New irreducible components of $\mathcal{B}(0,c_2)$ and Computation of the Dimension of its tangent space
Aislan Fontes, Maxwell Santos
TL;DR
The paper investigates the moduli spaces $\mathcal{B}(e,c_2)$ of stable rank-2 bundles on $\mathbb{P}^3$, combining monad techniques and Serre correspondence with explicit Ext computations to map tangent spaces and locate new components. Using Macaulay2, it computes $\dim \operatorname{Ext}^1(\mathcal{E},\mathcal{E})$ for bundles arising from minimal Horrocks monads, obtaining a concrete instance with $\dim \mathrm{Ext}^1=79$ and proving $\dim M_4=45$ for $\mathcal{B}(-1,6)$. The authors construct two infinite families, $\mathbf{V}_0$ and $\mathbf{V}_1$, of new irreducible components of $\mathcal{B}(0,c_2)$ by cohomology of minimal Horrocks monads with carefully chosen data, and they prove these components have dimensions exceeding the expected values, thus lying outside the classical Instanton, Ein, and Modified Instanton components. They further propose a general conjecture for monad families $\mathcal{M}(a,b,k)$ that yield new components for large $a$, giving evidence for $k=3,4$ and outlining a framework for higher $k$ with potential gaps in $c_2$ values.

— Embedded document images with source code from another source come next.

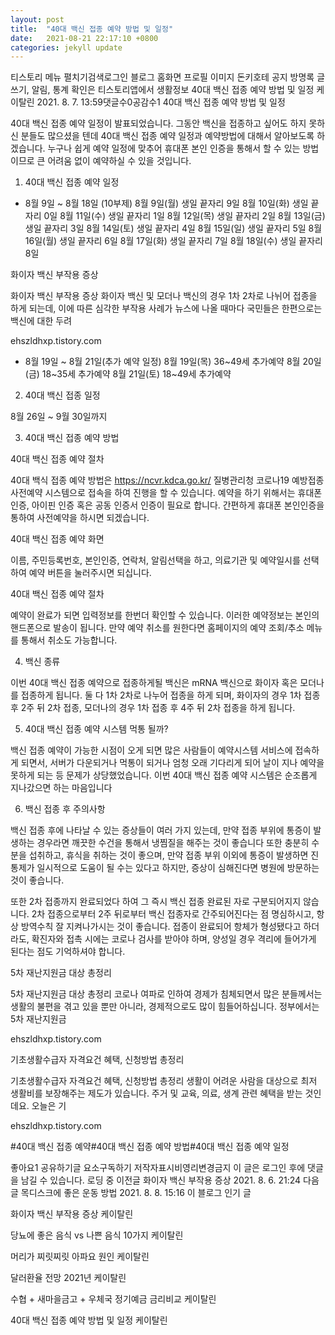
 ```yaml
---
layout: post
title:  "40대 백신 접종 예약 방법 및 일정"
date:   2021-08-21 22:17:10 +0800
categories: jekyll update
---
```

티스토리 메뉴 펼치기검색로그인
블로그 홈화면
프로필 이미지
돈키호테
공지
방명록
글쓰기, 알림, 통계 확인은 티스토리앱에서
생활정보
40대 백신 접종 예약 방법 및 일정
케이탈린
2021. 8. 7. 13:59댓글수0공감수1
40대 백신 접종 예약 방법 및 일정
 


 

40대 백신 접종 예약 일정이 발표되었습니다. 그동안 백신을 접종하고 싶어도 하지 못하신 분들도 많으셨을 텐데 40대 백신 접종 예약 일정과 예약방법에 대해서 알아보도록 하겠습니다. 누구나 쉽게 예약 일정에 맞추어 휴대폰 본인 인증을 통해서 할 수 있는 방법이므로 큰 어려움 없이 예약하실 수 있을 것입니다.

 

 

1. 40대 백신 접종 예약 일정
 

- 8월 9일 ~ 8월 18일 (10부제)
8월 9일(월) 	생일 끝자리 9일
8월 10일(화) 	생일 끝자리 0일
8월 11일(수) 	생일 끝자리 1일
8월 12일(목)	생일 끝자리 2일
8월 13일(금)	생일 끝자리 3일
8월 14일(토)	생일 끝자리 4일
8월 15일(일) 	생일 끝자리 5일
8월 16일(월)	생일 끝자리 6일
8월 17일(화)	생일 끝자리 7일
8월 18일(수) 	생일 끝자리 8일
 

 
화이자 백신 부작용 증상

화이자 백신 부작용 증상 화이자 백신 및 모더나 백신의 경우 1차 2차로 나뉘어 접종을 하게 되는데, 이에 따른 심각한 부작용 사례가 뉴스에 나올 때마다 국민들은 한편으로는 백신에 대한 두려

ehszldhxp.tistory.com
 

- 8월 19일 ~ 8월 21일(추가 예약 일정)
8월 19일(목)	36~49세 추가예약
8월 20일(금)	18~35세 추가예약
8월 21일(토)	18~49세 추가예약
 




 
2. 40대 백신 접종 일정
 

8월 26일 ~ 9월 30일까지

 

 




 

3. 40대 백신 접종 예약 방법
 

 


40대 백신 접종 예약 절차
 

40대 백식 접종 예약 방법은 https://ncvr.kdca.go.kr/ 질병관리청 코로나19 예방접종 사전예약 시스템으로 접속을 하여 진행을 할 수 있습니다. 예약을 하기 위해서는 휴대폰 인증, 아이핀 인증 혹은 공동 인증서 인증이 필요로 합니다. 간편하게 휴대폰 본인인증을 통하여 사전예약을 하시면 되겠습니다. 

 


40대 백신 접종 예약 화면
 

이름, 주민등록번호, 본인인증, 연락처, 알림선택을 하고, 의료기관 및 예약일시를 선택하여 예약 버튼을 눌러주시면 되십니다. 

 


40대 백신 접종 예약 절차
 

예약이 완료가 되면 입력정보를 한번더 확인할 수 있습니다. 이러한 예약정보는 본인의 핸드폰으로 발송이 됩니다. 만약 예약 취소를 원한다면 홈페이지의 예약 조회/추소 메뉴를 통해서 취소도 가능합니다.

 

4. 백신 종류
 

이번 40대 백신 접종 예약으로 접종하게될 백신은 mRNA 백신으로 화이자 혹은 모더나를 접종하게 됩니다. 둘 다 1차 2차로 나누어 접종을 하게 되며, 화이자의 경우 1차 접종 후 2주 뒤 2차 접종, 모더나의 경우 1차 접종 후 4주 뒤 2차 접종을 하게 됩니다.

 



 

5. 40대 백신 접종 예약 시스템 먹통 될까?
 

백신 접종 예약이 가능한 시점이 오게 되면 많은 사람들이 예약시스템 서비스에 접속하게 되면서, 서버가 다운되거나 먹통이 되거나 엄청 오래 기다리게 되어 날이 지나 예약을 못하게 되는 등 문제가 상당했었습니다. 이번 40대 백신 접종 예약 시스템은 순조롭게 지나갔으면 하는 마음입니다 

 


 

6. 백신 접종 후 주의사항
 

백신 접종 후에 나타날 수 있는 증상들이 여러 가지 있는데, 만약 접종 부위에 통증이 발생하는 경우라면 깨끗한 수건을 통해서 냉찜질을 해주는 것이 좋습니다 또한 충분히 수분을 섭취하고, 휴식을 취하는 것이 좋으며, 만약 접종 부위 이외에 통증이 발생하면 진통제가 일시적으로 도움이 될 수는 있다고 하지만, 증상이 심해진다면 병원에 방문하는 것이 좋습니다.

 

 

또한 2차 접종까지 완료되었다 하여 그 즉시 백신 접종 완료된 자로 구분되어지지 않습니다. 2차 접종으로부터 2주 뒤로부터 백신 접종자로 간주되어진다는 점 명심하시고, 항상 방역수칙 잘 지켜나가시는 것이 좋습니다. 접종이 완료되어 항체가 형성됐다고 하더라도, 확진자와 접촉 시에는 코로나 검사를 받아야 하며, 양성일 경우 격리에 들어가게 된다는 점도 기억하셔야 합니다.

 

 

 
5차 재난지원금 대상 총정리

5차 재난지원금 대상 총정리 코로나 여파로 인하여 경제가 침체되면서 많은 분들께서는 생활의 불편을 겪고 있을 뿐만 아니라, 경제적으로도 많이 힘들어하십니다. 정부에서는 5차 재난지원금

ehszldhxp.tistory.com
 

 
기초생활수급자 자격요건 혜택, 신청방법 총정리

기초생활수급자 자격요건 혜택, 신청방법 총정리 생활이 어려운 사람을 대상으로 최저 생활비를 보장해주는 제도가 있습니다. 주거 및 교육, 의료, 생계 관련 혜택을 받는 것인데요. 오늘은 기

ehszldhxp.tistory.com
 

#40대 백신 접종 예약#40대 백신 접종 예약 방법#40대 백신 접종 예약 일정

좋아요1
공유하기글 요소구독하기
저작자표시비영리변경금지
이 글은 로그인 후에 댓글을 남길 수 있습니다.
로딩 중
이전글
화이자 백신 부작용 증상
2021. 8. 6. 21:24
다음글
목디스크에 좋은 운동 방법
2021. 8. 8. 15:16
이 블로그 인기 글

화이자 백신 부작용 증상
케이탈린

당뇨에 좋은 음식 vs 나쁜 음식 10가지
케이탈린

머리가 찌릿찌릿 아파요 원인
케이탈린

달러환율 전망 2021년
케이탈린

수협 + 새마을금고 + 우체국 정기예금 금리비교
케이탈린

40대 백신 접종 예약 방법 및 일정
케이탈린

Overall, the work advances understanding of the global structure of $\mathcal{B}(e,c_2)$ by locating and characterizing new irreducible components and by providing computational tools to study tangent spaces.
Abstract
We provide a Macaulay2 code for computing the dimension of the tangent space to $\mathcal{B}(e,c_2)$ in certain cases. Using this code, we identify components of $\mathcal{B}(e,c_2)$ containing singular points and compute the dimension of the irreducible component $M_4$ of $\mathcal{B}(-1,6)$, whose existence was proved in \cite{MF2021}. Furthermore, we prove the existence of infinite families of irreducible components of $\mathcal{B}(0,c_2)$.